Butyric acid, also known as butanoic acid, is an oily, colorless chemical with the formula CH3CH2CH2-COOH that occurs in many dairy products, particularly milk, and is also a byproduct of fermentation in many cases. It tends to have a somewhat rancid smell when isolated, and is the primary cause of the foul smell associated with human vomit and flatulence. It is a common addition to stink bombs for this reason. Some of its derivative chemicals and esters are sweet smelling, though; a lot depends on presentation and precise chemical composition.
The acid is a liquid at room temperature and is made predominantly of fats. It freezes at 17.8°F (about -8°C) and boils at 326.3°F (163.5°C). Despite its stability, the acid is susceptible to hydrolysis, a chemical process where water molecules get separated down into isolated hydrogen and oxygen atoms, taking with them most any cells to which they are bound. In fact, the acid gets its name from the Latin word butyrum, or “butter,” which is where it was allegedly first discovered and isolated. Butter is generally up to 4 percent acid, and when it spoils hydrolysis breakdown causes it to emit a foul sour smell. The same smell is associated with most any spoiled dairy products.
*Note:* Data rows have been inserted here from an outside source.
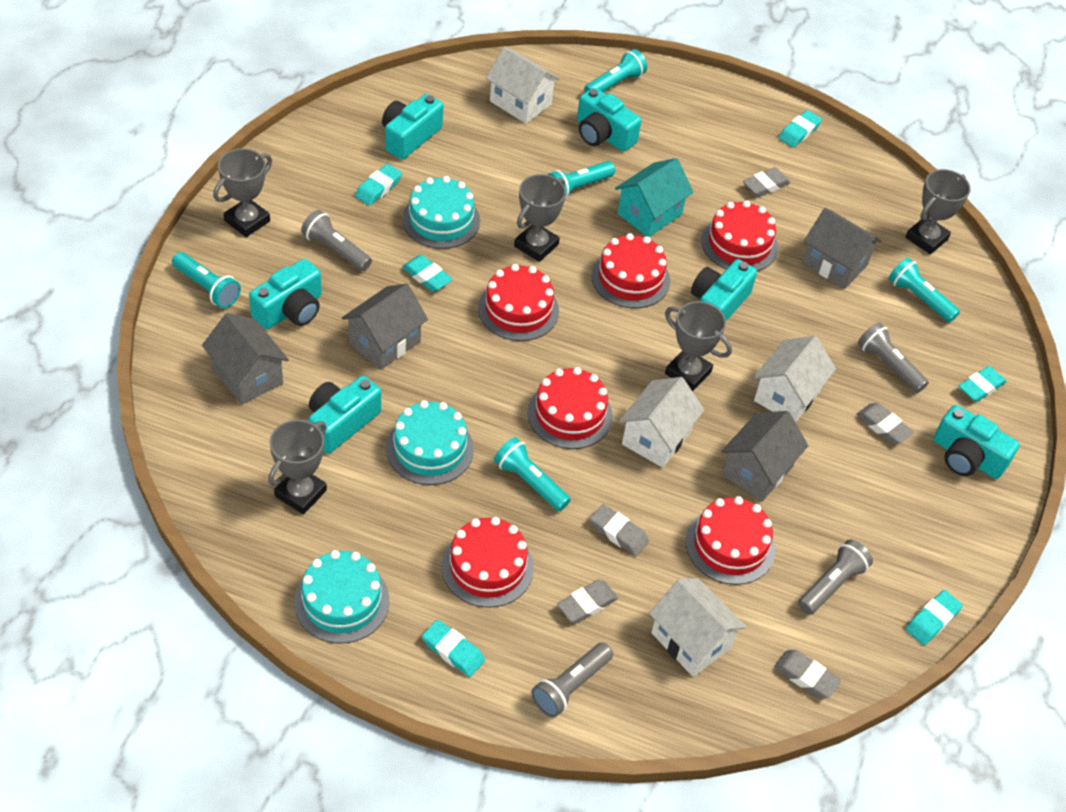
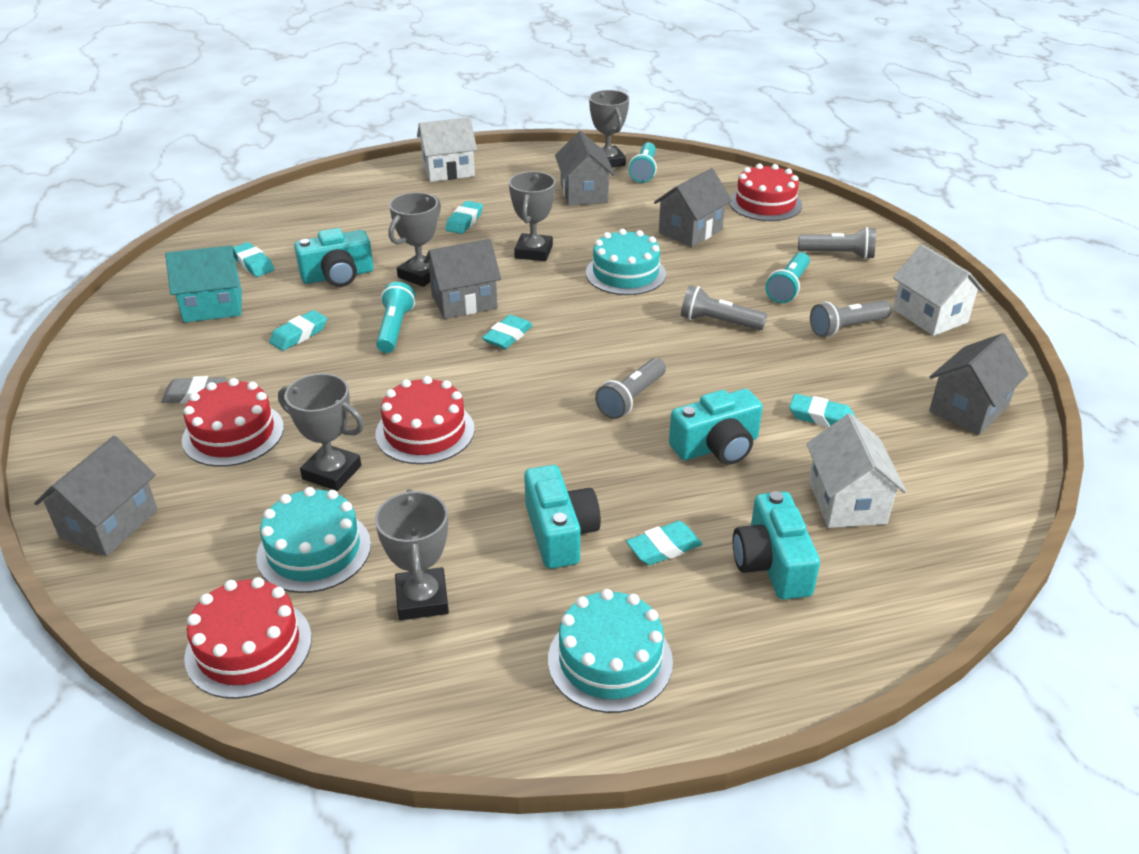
grey eraser: [557,579,618,623] [590,504,649,556] [743,167,790,197] [774,650,841,698] [856,403,914,444] = 5 -> [161,376,226,403] = 1
grey house: [202,313,289,405] [342,284,428,370] [721,411,808,501] [802,208,882,289] = 4 -> [34,436,158,556] [424,239,501,319] [555,131,615,206] [654,168,732,247] [929,333,1029,435] = 5
red cake: [441,517,534,608] [478,264,559,341] [528,367,613,449] [591,233,670,308] [686,496,775,585] [701,201,778,271] = 6 -> [182,378,284,467] [184,577,312,699] [375,376,475,464] [729,164,802,221] = 4
turquoise camera: [249,259,322,329] [308,376,381,454] [382,94,443,160] [577,87,641,152] [691,259,757,321] [933,405,1019,479] = 6 -> [294,228,374,287] [524,465,601,569] [669,389,763,465] [733,491,820,600] = 4
turquoise flashlight: [172,252,241,308] [494,437,571,511] [547,161,615,199] [584,49,647,92] [888,257,960,322] = 5 -> [376,282,415,353] [629,142,657,183] [765,252,810,303] = 3
white house: [486,46,560,124] [619,377,704,468] [649,578,746,677] [754,336,836,423] = 4 -> [417,117,477,182] [806,413,907,528] [893,244,985,336] = 3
Production and Fermentation
This compound is prepared on a large scale by the fermentation of starch or sugar. Fermentation uses microorganisms and takes place under conditions where there is no oxygen to transform the glucose in these compounds. The microbes gain energy from this process. Less energy is produced than if the compounds were transformed in the presence of oxygen.
Various species of bacteria also make it as a product of fermentation. These sorts of bacteria typically thrive in places where there is no oxygen, such as the rumen of cows and goats. The rumen is a special digestive organ that helps with the degradation of plant compounds that would otherwise be extremely difficult to break down. Bacteria within the organ generate butyrate from the plant fibers they consume. This is also one of the main reasons the compound appears in dairy products like milk, butter, and most yogurts. In many cases it is also produced as a side product in some marine sediments.
Role in Digestion
Humans have this acid in their digestive tracts, too, and it is one of many stomach acids that helps break down food for energy. The colon also produces it as a byproduct of some types of fiber digestion, particularly oats and raw bran. Many experts say that this acid is the main reason human gas and flatulence smells bad in so many instances. The acid is also often a chief component in vomit, and is usually responsible for its distinctive soured smell.
As a Weapon
The acid's foul smell has led to its use in the composition of stink bombs and tools used by police and political activists in many parts of the world. Stink bombs are also used in various protests, usually as a way to cause damage to property or to shut down services, even if just temporarily. Acid attacks have been well documented in abortion clinics, for instance, and against whalers and whaling boats.
Derivatives and Esters
When carboxylic acids are exposed to certain alcohols or phenols they typically break down and form slightly new structures known as “esters.” This happens to butyric acid under a number of circumstances, and the results — while chemically similar to the original — are often very different in terms of properties and basic features.
When this happens to butyric compounds, the hydrogen group of the COOH is replaced with an organic compound to make an ester known as a butanoate. These sorts of compounds are found in many plant oils and animal fats, which makes then relatively common, and they typically have very different properties. In particular, they generally smell and taste pleasant, which has made them useful for the food and perfume industry.
Another common chemical derivative is phenyl butyric acid. This compound is used as an intermediate in a number of chemical processes. Indole butyric acid, for example, is a plant growth hormone that causes shoots to grow roots and helps speed the delivery of nutrients to cells.